I suppose his main goal involved impressing five and six year olds, not by creating his own innovative music, but by blasting a record loud enough for everyone to hear. On some level, his plan worked. The little tikes found the phonograph to be an almost mystical experience. Then again, they are also intrigued by the notion of Santa Claus and four square and playing jacks.
A student points out to me, "Knowing how to use technology doesn't mean you know how to use it," and he says it just like that, italics and all.
I ask the students to set down their pencils and pose the question, "What does it mean to know how to use a medium?" From here, we discuss the loss of silence in our world, the humming sounds of industry and the choking clouds of soot from the factories.
"So, I can do more, but I'm so rushed that I don't have time to do anything," a girl explains.
"Everything is compressed," a kid says. "We pack more into it, but we lose the quality."
"Can you elaborate on that?"
"I can take a picture and it's portable, right? But it's not as good as a painting. I can listen to music on a phonograph, but it's all scratchy. We have some motion pictures, but they're choppy. People are now eating canned meat and it's processed and has the texture of jelly."
I want my students to be geeks and gurus. The geek is knowledgeable about technology. This person loves it, embraces it and knows how to use it in creative ways. One the best days, the geek thinks of the future and how technology can be used to solve social, economic and perhaps even personal problems. On the worst days, the geek becomes intoxicated by the novelty and applies futuristic solutions that lack foresight. Or, the geek is simply a guy on a wagon with a really loud phonograph, imposing his narcissistic desires on the world.

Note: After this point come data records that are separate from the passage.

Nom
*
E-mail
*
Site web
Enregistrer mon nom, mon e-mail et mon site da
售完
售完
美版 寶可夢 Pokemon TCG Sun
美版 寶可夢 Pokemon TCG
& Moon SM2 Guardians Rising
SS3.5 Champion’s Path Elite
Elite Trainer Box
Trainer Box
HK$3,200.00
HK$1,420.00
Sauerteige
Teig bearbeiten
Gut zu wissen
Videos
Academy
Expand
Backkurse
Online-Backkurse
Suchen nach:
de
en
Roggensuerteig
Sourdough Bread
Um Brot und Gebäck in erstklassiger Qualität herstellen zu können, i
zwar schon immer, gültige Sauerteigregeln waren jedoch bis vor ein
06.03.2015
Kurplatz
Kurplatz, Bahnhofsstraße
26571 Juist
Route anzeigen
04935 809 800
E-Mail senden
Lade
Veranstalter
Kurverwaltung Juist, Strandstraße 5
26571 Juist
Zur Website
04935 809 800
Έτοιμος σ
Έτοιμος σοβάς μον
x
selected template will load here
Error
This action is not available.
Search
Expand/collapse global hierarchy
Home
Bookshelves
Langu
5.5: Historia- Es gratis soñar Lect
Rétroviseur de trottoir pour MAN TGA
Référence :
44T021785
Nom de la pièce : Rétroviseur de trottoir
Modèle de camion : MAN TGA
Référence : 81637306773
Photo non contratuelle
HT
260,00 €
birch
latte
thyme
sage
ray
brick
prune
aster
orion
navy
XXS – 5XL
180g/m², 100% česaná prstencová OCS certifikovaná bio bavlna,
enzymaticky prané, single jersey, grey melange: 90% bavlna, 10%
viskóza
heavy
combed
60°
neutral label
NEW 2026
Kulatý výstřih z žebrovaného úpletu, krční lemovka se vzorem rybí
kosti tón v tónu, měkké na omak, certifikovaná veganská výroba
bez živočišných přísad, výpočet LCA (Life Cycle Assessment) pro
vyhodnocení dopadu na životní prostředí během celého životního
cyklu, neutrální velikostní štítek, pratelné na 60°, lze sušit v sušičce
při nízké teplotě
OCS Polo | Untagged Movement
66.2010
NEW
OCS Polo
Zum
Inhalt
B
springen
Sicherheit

On the other hand, the guru is wise about technology. This person sees it as a force that is sometimes negative in its dehumanizing aspects. On the best days, a guru will remind us that the physical is as important as the mechanical and that some things in life should not be chopped into pieces and processed, compressed and then industrialized. A guru knows that, even when we try and predict it, technology takes on a life of its own. However, on the worst days, a guru will grow cynical and angry and shake an elitist fist at every innovation while missing out on the ways technology improves society.
I want my students to be a bit of both. Call it a paradox or a mystery. I don't want them to abandon technology in a doom-and-gloom fear. However, I also don't want them to get into the mentality that a robotic world will fix everything.
Thank you for this post, and this blog. I just had a pencil-snapping, lead smearing day. A day in which I questioned the integration of pencils at all. I needed this perspective so as not to throw it all away.